An MSA is in essence a contract governed by common law and the ordinary recourse would be to approach the Labour Court or High Court to set the agreement aside before referring an unfair dismissal dispute to the CCMA or a bargaining council.
But can an ex-employee approach the CCMA or a bargaining council directly, without having to approach the Labour Court or High Court first to set the MSA aside, in order to avoid expensive, complex and protracted court proceedings?
Section 191 of the Labour Relations Act (‘LRA’) empowers the CCMA and bargaining councils to determine the existence of a dismissal and the fairness of such a dismissal.

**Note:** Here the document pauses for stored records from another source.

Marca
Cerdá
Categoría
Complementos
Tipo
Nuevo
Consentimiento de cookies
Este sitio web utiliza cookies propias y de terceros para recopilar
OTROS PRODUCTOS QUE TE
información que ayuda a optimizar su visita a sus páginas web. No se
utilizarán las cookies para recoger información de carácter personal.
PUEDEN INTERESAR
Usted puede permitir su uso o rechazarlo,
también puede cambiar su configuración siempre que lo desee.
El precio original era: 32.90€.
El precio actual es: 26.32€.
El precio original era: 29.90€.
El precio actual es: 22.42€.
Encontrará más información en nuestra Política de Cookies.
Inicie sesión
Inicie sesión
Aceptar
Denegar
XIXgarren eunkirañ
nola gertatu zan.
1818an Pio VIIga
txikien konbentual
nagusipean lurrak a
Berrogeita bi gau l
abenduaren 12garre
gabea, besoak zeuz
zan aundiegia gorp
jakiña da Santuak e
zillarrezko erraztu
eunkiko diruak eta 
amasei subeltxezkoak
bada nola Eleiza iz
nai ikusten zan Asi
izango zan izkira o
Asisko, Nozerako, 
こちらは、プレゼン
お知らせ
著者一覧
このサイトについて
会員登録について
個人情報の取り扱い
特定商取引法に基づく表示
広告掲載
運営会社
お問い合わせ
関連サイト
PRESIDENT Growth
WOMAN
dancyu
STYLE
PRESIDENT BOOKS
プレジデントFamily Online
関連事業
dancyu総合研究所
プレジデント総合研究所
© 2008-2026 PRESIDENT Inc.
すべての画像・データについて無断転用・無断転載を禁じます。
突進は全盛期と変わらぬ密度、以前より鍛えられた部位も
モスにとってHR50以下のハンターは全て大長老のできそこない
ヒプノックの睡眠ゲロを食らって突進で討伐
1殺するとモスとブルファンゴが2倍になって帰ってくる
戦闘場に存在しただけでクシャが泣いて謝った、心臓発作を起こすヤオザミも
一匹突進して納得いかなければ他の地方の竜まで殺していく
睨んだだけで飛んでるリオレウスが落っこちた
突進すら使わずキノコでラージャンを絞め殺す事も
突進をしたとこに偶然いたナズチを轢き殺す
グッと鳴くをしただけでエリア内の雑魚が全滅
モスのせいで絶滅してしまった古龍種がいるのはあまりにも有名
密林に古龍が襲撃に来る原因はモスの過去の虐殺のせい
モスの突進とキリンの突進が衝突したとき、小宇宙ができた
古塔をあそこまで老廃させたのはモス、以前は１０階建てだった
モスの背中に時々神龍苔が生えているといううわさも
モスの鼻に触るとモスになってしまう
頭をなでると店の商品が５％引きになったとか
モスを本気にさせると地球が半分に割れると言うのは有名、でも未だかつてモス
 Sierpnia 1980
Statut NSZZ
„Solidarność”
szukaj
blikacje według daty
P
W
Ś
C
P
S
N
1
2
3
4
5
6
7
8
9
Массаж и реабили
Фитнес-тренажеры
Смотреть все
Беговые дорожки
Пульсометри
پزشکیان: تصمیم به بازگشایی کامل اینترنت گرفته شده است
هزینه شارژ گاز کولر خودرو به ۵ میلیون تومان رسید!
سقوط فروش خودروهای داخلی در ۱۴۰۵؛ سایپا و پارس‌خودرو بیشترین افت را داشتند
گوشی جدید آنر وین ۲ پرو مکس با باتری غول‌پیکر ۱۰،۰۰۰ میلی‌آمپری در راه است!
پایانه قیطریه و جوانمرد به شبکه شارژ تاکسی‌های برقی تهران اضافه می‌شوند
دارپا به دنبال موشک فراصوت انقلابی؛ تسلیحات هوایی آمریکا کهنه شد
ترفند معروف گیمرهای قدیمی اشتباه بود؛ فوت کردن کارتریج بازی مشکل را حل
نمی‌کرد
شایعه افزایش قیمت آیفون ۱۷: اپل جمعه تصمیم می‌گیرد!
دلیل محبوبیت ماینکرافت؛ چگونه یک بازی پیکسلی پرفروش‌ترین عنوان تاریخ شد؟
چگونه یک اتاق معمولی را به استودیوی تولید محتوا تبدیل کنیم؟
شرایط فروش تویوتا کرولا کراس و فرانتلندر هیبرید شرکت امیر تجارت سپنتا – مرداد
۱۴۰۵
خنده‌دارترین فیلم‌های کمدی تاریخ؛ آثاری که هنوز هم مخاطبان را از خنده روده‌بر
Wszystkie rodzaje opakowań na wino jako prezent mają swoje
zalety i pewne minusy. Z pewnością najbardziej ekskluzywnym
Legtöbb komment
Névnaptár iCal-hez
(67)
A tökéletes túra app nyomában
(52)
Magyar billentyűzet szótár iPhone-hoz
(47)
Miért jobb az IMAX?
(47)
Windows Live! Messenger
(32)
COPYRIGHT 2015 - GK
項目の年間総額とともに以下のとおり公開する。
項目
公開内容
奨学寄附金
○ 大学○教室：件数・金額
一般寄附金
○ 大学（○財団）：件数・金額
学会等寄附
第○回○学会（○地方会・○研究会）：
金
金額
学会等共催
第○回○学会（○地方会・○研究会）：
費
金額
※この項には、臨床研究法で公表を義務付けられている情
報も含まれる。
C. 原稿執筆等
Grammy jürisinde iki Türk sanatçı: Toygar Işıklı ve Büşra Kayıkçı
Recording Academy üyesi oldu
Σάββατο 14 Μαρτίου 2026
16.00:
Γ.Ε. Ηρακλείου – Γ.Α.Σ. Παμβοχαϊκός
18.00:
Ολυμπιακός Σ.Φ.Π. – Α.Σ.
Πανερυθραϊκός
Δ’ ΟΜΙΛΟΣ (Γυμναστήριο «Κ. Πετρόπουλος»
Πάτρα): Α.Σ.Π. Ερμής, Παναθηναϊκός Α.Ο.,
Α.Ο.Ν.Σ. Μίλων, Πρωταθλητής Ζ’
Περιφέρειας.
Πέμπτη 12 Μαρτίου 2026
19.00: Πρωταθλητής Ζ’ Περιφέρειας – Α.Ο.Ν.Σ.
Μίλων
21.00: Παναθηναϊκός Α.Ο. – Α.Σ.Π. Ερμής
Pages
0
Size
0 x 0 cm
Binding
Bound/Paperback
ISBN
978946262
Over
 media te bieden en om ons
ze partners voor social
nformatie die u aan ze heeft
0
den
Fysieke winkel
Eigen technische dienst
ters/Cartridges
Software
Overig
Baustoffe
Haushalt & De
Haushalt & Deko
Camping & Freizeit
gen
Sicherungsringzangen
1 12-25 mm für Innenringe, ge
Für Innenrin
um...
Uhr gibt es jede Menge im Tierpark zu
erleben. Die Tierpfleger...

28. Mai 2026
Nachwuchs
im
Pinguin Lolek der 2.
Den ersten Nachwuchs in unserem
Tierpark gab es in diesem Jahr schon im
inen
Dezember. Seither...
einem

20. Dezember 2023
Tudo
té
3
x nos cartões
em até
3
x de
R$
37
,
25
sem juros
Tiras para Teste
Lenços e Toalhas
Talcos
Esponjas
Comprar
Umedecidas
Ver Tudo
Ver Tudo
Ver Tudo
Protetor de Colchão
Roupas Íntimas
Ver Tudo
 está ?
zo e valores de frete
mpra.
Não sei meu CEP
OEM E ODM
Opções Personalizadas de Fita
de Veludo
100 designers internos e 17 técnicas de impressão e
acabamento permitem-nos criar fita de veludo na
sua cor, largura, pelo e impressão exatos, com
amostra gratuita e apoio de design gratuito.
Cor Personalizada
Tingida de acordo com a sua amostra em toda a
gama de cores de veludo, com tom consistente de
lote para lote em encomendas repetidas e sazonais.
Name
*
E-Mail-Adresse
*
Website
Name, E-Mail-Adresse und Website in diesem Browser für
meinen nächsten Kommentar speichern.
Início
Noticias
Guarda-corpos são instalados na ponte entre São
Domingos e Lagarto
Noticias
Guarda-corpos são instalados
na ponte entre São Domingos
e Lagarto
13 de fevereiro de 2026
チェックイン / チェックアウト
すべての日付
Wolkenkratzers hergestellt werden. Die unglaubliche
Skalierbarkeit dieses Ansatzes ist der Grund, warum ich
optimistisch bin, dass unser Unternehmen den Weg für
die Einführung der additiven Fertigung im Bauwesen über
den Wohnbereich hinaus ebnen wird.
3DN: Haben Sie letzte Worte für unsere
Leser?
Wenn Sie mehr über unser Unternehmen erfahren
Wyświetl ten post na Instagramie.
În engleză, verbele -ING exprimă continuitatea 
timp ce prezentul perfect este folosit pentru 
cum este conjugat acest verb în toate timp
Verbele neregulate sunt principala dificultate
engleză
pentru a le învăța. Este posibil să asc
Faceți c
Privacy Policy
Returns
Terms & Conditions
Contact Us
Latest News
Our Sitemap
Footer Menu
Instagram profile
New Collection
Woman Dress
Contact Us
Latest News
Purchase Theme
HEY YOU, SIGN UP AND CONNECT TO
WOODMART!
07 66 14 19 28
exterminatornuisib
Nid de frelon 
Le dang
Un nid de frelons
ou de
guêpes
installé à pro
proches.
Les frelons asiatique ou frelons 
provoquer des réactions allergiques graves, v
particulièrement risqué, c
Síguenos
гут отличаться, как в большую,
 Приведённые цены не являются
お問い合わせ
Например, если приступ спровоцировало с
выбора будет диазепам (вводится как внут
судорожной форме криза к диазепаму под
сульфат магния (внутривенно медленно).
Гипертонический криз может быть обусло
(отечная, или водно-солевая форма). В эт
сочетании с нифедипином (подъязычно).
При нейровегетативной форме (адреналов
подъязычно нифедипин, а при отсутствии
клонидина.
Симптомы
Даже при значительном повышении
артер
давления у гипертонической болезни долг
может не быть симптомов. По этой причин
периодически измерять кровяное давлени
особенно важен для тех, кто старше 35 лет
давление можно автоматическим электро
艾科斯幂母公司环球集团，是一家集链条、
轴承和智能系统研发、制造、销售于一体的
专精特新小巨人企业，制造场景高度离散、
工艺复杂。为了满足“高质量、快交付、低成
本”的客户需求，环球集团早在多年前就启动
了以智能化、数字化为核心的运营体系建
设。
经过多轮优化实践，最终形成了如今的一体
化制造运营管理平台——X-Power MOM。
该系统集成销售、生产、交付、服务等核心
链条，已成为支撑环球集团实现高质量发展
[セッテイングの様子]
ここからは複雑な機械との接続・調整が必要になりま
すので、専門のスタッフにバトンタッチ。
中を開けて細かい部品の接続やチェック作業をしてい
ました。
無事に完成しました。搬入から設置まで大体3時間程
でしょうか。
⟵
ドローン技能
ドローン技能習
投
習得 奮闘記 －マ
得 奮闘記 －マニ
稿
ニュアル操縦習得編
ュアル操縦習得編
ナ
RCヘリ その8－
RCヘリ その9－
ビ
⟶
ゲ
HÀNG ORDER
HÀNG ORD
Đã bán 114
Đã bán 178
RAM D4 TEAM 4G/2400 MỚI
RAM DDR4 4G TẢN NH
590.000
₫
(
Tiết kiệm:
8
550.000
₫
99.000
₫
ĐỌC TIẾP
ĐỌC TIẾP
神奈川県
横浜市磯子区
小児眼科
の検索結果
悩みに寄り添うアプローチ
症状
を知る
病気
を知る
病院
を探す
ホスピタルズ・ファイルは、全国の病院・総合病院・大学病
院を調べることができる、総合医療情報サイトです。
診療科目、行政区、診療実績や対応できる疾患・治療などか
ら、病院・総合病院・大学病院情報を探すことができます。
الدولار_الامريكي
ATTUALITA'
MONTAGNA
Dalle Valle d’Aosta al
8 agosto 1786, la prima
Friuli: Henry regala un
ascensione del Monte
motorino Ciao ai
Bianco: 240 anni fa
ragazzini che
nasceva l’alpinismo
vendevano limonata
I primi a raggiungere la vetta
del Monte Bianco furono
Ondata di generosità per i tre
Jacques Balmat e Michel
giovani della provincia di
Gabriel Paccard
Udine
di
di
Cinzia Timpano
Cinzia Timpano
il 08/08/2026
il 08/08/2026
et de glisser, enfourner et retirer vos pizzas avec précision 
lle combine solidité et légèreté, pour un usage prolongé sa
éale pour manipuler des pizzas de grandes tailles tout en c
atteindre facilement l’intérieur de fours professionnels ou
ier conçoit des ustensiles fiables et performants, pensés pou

Employers then argue that the existence of an MSA means that there was no “dismissal” as contemplated in section 186 of the LRA because an MSA is the termination of the employment by agreement and accordingly not ‘termination at the behest of the employer’. The consequence of this is that an employee would be forced to approach the Labour Court or High Court to set the MSA aside before referring a dispute in respect of an alleged unfair dismissal.
But what would the case be if an individual contests the validity of the MSA? Could he or she refer a dispute to the CCMA or bargaining council on this basis?
In the majority of cases where the validity of an MSA is disputed, the Labour Court and High Court have ordinarily dealt with such matters.
However, in one case, Cook4Live CC v CCMA and others  ZALC JHB 10, the employee allegedly conceded that his skills were not suitable for the position to which he was appointed and agreed to the termination of his employment on the basis of being paid out for two and half of months. He then referred an unfair dismissal dispute on the grounds of incapacity. The CCMA ruled that it did not have jurisdiction because an agreed termination did not constitute a dismissal. On review, the Labour Court held that section 191 of the LRA requires the CCMA to determine the existence of a dismissal and that requires it to determine the validity of an MSA.
The CCMA and bargaining councils having jurisdiction to determine the validity of an MSA makes it easier for an employee to challenge the validity of such an agreement. Employees should therefore take legal or trade union advice before entering into MSAs and employers should ensure that they properly document the process leading up to the conclusion of an MSA with an employee and confirm in the MSA that the employee has entered into the agreement freely, voluntarily and without any duress.